Nightmare in Lodi Estate

Saanjha Sapna’s adaptation of “A Midsummer Night’s Dream” takes a village side view

December 21, 2012 06:50 pm | Updated 06:50 pm IST

Actors rehearsing for the play.

Actors rehearsing for the play.

Three writers on three economic classes in a play with three stories. Trip Venturella, who plays Nick Bottom in the play, warned director Ishwar Shunya of the risks of fooling around with Shakespeare. But like Lysander he believes, “The course of true love never did run smooth.”

This Sunday, The Midsummer Nightmare , will play at New Delhi’s Alliance Française. Besides Shakespeare’s original and its modern English adaptation, Shunya has also taken from Raghuvir Sahay’s Baghro Basant and Habib Tanvir’s Kamdev ka Apna Basant Ritu ka Sapna — both adaptations of A Midsummer Night’s Dream .

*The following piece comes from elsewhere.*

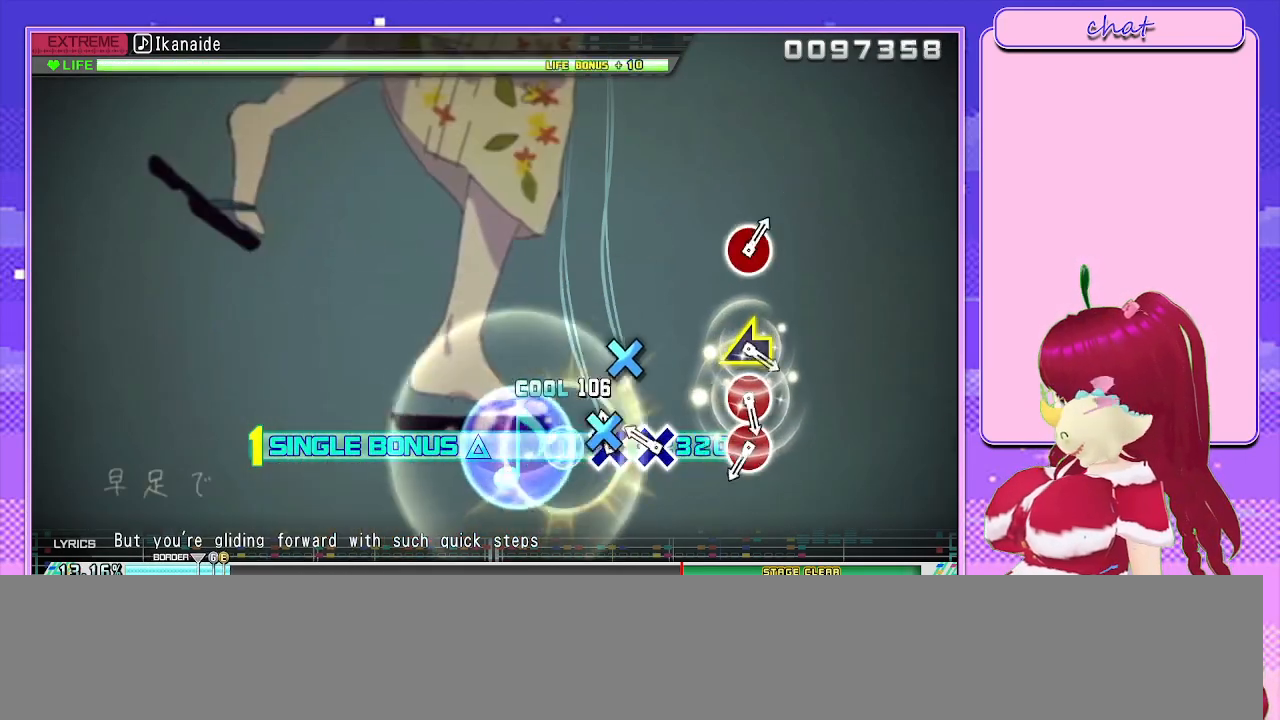
{"buttons": ["R2"], "left_stick": "center", "right_stick": "center", "events": [[33, "CROSS", "down"], [117, "CROSS", "up"], [200, "CROSS", "down"], [300, "CROSS", "up"]]}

“Shakespeare’s script is poetic and Sahay’s adaptation matches that beautifully. But the last scene, by Tanvir in Urdu, was the best,” says Shunya. The play however is not in Tanvir’s folk style. “It is a modern play. It is Physical Theatre (like Ratan Thiyam’s) with dance-like movements. Also it is very dream-like, not realistic,” he explains.

He adds, “We’ve edited some scenes and done away with a few characters. The story is the same but the setting is India.” The fairies, Theseus and Hippolyta, speak Elizabethan English, the other Athenians speak contemporary English and the Mechanicals or villagers speak Hindi, Urdu and other dialects. Class contours are emphasised.

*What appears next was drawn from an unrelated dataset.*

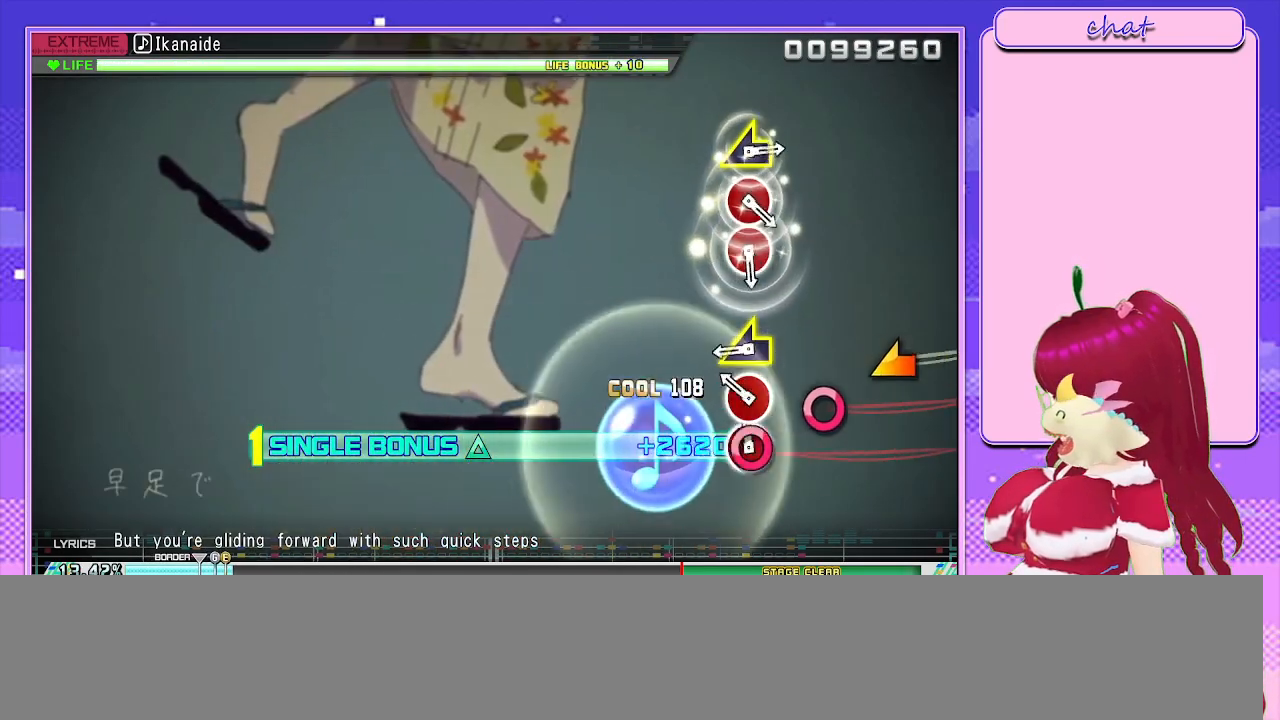
{"buttons": ["R2"], "left_stick": "center", "right_stick": "center", "events": [[17, "CIRCLE", "down"], [100, "CIRCLE", "up"], [200, "CIRCLE", "down"], [300, "CIRCLE", "up"], [367, "left_stick", "left"], [467, "left_stick", "center"]]}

“We’re doing it from the perspective of the village people. The way they see the plot is our twist. What is fun for the upper classes is the livelihood of the lower classes. The innocence of the latter is contrasted with the guile of the former,” he says.

Shunya has directed three serious plays recently — Valentin Krasnogorov’s Let’s Have Sex followed by Dario Fo and Franca Rame’s Orgasm and Trace Crawford’s The Sum of Your Experiences . Varoon P. Anand won best actor in the last play at the Short+Sweet Festival.

“I wanted to take a break from the intensity and do something funny. The sets as always are simple. I wanted to hang ropes to create a forest, but the auditorium didn’t allow it,” he says before rushing off for a rehearsal for another production, this time by Gargi College. Broke as ever, his troupe Saanjha Sapna is rehearsing at Lodi Gardens.

The surrealist posters of course are gratis, courtesy Kanchan, his wife. Theseus’ speech to Hermia — “But earthlier happy is the rose distilled, Than that which withering on the virgin thorn, Grows, lives, and dies in single blessedness”— holds true for Shunya.